# [Your objective]
Copy the entries below word for word, starting at the first line and stopping after the line that contains "What is the sum of all epochs values?".
[Available data Boundary: Start]
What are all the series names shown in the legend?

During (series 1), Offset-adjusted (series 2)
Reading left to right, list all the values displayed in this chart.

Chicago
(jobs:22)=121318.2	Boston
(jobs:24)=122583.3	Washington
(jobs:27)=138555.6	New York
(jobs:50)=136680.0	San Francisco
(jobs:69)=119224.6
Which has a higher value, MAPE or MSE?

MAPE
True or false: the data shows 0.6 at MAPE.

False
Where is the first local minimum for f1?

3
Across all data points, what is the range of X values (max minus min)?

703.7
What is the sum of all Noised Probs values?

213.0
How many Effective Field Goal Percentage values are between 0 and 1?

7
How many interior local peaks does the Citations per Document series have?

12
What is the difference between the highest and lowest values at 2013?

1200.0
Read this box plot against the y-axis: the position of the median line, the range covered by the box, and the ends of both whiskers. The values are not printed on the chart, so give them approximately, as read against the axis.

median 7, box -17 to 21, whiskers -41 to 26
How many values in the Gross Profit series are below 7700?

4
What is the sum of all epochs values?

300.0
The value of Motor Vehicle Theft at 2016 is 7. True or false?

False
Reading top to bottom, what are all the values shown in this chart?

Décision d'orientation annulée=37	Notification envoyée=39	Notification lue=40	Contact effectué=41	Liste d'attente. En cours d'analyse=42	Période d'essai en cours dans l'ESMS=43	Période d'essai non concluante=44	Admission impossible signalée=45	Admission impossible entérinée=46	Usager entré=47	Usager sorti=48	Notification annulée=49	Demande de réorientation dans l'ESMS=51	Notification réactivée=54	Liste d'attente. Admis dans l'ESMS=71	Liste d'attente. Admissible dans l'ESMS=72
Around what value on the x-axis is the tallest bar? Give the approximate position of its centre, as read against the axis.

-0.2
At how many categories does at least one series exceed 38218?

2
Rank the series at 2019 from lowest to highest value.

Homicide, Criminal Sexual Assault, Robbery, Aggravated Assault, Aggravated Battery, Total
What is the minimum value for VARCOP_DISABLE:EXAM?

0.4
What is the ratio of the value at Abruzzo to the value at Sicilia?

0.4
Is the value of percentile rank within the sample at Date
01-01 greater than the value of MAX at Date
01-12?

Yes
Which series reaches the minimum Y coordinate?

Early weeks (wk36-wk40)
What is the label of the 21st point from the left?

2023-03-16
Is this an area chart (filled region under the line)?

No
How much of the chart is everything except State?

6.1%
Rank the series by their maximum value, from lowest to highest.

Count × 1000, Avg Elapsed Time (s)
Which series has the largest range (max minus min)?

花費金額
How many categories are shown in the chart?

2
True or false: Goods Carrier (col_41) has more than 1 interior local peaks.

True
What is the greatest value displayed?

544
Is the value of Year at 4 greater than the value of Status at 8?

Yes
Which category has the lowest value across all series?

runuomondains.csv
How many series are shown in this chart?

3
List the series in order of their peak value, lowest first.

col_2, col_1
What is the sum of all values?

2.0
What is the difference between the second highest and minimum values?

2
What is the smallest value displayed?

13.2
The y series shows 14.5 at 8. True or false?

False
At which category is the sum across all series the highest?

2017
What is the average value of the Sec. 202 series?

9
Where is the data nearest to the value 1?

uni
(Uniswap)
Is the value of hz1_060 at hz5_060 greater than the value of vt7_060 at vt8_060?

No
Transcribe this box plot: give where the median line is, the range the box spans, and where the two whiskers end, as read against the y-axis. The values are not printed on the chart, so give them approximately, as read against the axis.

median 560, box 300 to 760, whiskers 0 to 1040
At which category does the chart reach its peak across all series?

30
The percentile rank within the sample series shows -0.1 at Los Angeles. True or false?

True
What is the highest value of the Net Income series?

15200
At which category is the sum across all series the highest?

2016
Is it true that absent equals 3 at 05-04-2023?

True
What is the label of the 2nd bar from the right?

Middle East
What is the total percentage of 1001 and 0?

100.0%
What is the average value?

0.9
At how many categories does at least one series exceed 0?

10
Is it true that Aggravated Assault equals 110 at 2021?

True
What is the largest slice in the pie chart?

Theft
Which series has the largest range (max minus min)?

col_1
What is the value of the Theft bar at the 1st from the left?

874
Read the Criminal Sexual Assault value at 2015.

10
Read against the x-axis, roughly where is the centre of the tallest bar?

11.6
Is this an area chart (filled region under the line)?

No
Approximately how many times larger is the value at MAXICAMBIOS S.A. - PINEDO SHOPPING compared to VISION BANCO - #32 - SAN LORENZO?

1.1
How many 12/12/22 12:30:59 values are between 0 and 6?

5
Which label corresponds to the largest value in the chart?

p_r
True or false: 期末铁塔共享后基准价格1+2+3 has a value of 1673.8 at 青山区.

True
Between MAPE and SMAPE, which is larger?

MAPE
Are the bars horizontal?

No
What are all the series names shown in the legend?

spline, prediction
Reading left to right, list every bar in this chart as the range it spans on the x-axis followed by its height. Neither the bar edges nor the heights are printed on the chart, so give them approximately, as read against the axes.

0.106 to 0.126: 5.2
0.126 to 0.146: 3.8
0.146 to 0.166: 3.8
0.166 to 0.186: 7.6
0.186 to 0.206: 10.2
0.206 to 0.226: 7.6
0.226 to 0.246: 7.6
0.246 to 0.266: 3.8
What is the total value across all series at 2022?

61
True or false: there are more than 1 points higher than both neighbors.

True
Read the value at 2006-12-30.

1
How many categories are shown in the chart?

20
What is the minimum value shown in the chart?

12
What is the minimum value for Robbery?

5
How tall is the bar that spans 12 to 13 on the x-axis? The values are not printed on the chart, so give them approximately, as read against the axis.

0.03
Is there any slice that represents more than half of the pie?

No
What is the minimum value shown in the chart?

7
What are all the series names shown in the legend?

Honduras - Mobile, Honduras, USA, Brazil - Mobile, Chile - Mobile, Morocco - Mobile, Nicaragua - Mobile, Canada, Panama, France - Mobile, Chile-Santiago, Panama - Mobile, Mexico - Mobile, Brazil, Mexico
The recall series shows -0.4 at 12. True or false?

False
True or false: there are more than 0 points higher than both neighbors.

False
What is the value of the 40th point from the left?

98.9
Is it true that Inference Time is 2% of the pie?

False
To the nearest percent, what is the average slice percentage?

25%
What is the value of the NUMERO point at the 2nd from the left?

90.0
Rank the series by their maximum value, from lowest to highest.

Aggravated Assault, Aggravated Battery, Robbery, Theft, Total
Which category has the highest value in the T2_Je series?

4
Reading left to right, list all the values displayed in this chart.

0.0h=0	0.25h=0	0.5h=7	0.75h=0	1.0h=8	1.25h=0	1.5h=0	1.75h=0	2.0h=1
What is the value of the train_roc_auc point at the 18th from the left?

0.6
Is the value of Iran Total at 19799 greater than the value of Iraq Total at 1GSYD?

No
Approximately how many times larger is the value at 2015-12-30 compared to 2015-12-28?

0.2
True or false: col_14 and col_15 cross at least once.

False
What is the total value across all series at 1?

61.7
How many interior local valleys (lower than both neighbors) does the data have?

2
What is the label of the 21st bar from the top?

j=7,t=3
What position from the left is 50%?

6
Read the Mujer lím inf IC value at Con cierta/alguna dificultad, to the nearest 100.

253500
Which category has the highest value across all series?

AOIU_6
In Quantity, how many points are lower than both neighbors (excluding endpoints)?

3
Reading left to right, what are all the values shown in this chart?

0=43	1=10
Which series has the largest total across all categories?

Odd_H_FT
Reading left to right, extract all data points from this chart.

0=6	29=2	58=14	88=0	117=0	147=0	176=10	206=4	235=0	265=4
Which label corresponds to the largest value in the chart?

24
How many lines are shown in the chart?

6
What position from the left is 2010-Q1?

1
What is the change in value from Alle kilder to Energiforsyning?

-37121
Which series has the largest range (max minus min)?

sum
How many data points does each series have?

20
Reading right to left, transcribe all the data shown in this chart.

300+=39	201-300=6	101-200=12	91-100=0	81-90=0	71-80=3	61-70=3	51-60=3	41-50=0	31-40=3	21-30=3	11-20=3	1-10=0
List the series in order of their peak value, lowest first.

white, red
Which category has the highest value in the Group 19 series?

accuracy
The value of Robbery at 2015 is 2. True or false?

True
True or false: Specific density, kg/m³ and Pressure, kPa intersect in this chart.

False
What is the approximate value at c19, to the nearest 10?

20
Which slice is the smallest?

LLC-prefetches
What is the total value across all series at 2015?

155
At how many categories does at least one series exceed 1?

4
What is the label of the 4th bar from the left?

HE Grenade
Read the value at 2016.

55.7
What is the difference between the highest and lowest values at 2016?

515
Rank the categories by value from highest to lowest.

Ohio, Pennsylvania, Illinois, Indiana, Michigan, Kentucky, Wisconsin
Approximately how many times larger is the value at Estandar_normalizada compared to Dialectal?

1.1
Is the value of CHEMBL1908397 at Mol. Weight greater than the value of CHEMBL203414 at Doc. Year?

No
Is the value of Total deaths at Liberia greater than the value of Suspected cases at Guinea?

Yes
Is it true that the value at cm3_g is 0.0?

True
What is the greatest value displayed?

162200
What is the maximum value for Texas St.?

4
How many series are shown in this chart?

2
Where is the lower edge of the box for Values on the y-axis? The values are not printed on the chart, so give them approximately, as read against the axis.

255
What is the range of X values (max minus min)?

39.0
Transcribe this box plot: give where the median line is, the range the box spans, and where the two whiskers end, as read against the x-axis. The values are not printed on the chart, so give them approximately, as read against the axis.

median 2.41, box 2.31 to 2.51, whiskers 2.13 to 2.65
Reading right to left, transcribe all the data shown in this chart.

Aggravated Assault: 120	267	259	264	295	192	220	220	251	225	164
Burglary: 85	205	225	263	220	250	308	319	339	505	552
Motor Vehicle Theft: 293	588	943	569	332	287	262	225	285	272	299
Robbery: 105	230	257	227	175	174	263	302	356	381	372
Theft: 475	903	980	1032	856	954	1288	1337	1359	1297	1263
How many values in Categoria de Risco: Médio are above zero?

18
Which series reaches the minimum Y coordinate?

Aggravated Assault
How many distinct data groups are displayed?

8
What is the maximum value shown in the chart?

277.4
[Available data Boundary: End]
# [Expected answer]
What are all the series names shown in the legend?

During (series 1), Offset-adjusted (series 2)
Reading left to right, list all the values displayed in this chart.

Chicago
(jobs:22)=121318.2	Boston
(jobs:24)=122583.3	Washington
(jobs:27)=138555.6	New York
(jobs:50)=136680.0	San Francisco
(jobs:69)=119224.6
Which has a higher value, MAPE or MSE?

MAPE
True or false: the data shows 0.6 at MAPE.

False
Where is the first local minimum for f1?

3
Across all data points, what is the range of X values (max minus min)?

703.7
What is the sum of all Noised Probs values?

213.0
How many Effective Field Goal Percentage values are between 0 and 1?

7
How many interior local peaks does the Citations per Document series have?

12
What is the difference between the highest and lowest values at 2013?

1200.0
Read this box plot against the y-axis: the position of the median line, the range covered by the box, and the ends of both whiskers. The values are not printed on the chart, so give them approximately, as read against the axis.

median 7, box -17 to 21, whiskers -41 to 26
How many values in the Gross Profit series are below 7700?

4
What is the sum of all epochs values?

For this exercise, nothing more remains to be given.